The the winter storm unfolded in Texas in ways that we thought unimaginable. Ice built up on roofs, on tree limbs, on cars, and on streets. Snow fell (which looked beautiful), but the mist that fell through the night when we reached 5 degrees created a hard shell on top. Then the power and water. Our family managed to keep the water pipes from freezing, and we got caught up in rolling blackouts (only one being something that may have require a crew to repair).
Others were not so fortunate. They went days without heat or gas. Many lost heat. All of this happening in temperatures that remained just above or below 10 degrees most days.
Then as we began to recover, we got on the list of the tree specialist. Because we had only lost three limbs (no threat to houses or driveways) we ended up on the “yellow” list. Those on the red had to come first.
But our concern was Rosie the Red Bud. I have talked about Rosie before. She and I have maintained a relationship that goes between love and hate that settles usually in tolerance. She stands fifty feet tall now, and the tree guy says she could easily grow another thirty feet.
As much as I hate the more than more than forty pounds of acorns she drops from late August through November, the more than thirty bags of leaves she drops from October through December, and the pollen she manages to use to cover three driveways and the cars in or near those driveways … I hated more the thought that she might damaged.
So many of us lost trees and shrubs. Even some of our Live Oaks in the rest of our yard are struggling still. But Rosie is the prettiest tree in our yard, so we were pretty worried.
The tree people came and did their work. The trimmed out all the deadwood. They raised the canopy. They pronounced Rosie and her friends healthy. But she still looked dead. She had not even put out leaf buds.
Isn’t that the way of living for so many of us? We have been through so much. We feel broken and damaged. Perhaps we have that feeling that we are not worth saving. Suffering … loss … grief … darkness.
The pruning begins.
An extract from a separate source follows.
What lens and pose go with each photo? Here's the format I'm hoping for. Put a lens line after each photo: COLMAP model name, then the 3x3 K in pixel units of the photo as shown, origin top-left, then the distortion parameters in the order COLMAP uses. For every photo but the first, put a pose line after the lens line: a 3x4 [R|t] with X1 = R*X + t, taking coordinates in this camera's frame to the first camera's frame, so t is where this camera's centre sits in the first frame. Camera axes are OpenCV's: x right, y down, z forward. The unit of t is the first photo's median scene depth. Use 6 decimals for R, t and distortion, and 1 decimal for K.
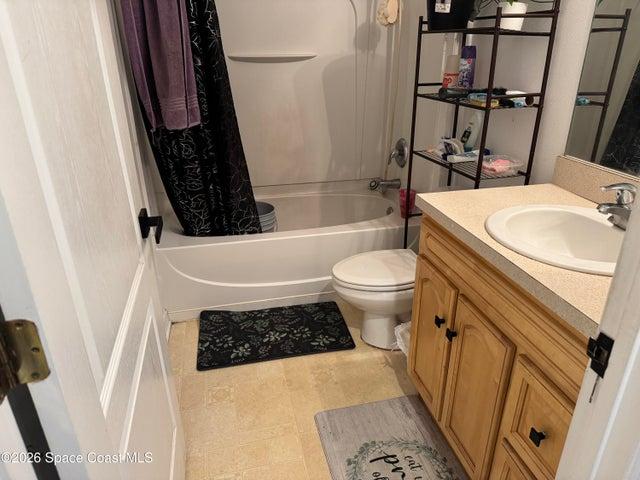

Jesus says that only when the vines that are pruned will they bear fruit. Brokenness is like pruning. It is hard … it means letting go of so many things … it means starting over again. Yet somehow, Jesus keeps saying over and over again that this is where God does the best work. The vine will be healthy and will bear more fruit than we ever thought possible.
Rosie reminded that of us. A little more than a week after the pruning, she had not only sprouted buds, we looked up to see the limbs full of tiny leaves. We can now return to our somewhat strained relationship, but I can say after that, there will be less complaining on my part.
After all, she became the symbol of hope. No matter the darkness or brokenness we have faced, she reminds me it is like a pruning. Fruitfulness follows pruning. Life … true, abundant life … follows dying.
This, friends, is the way of hope.
God, may our brokenness be the pruning that leads to fruitfulness, and may our dying be that which leads to life. Amen.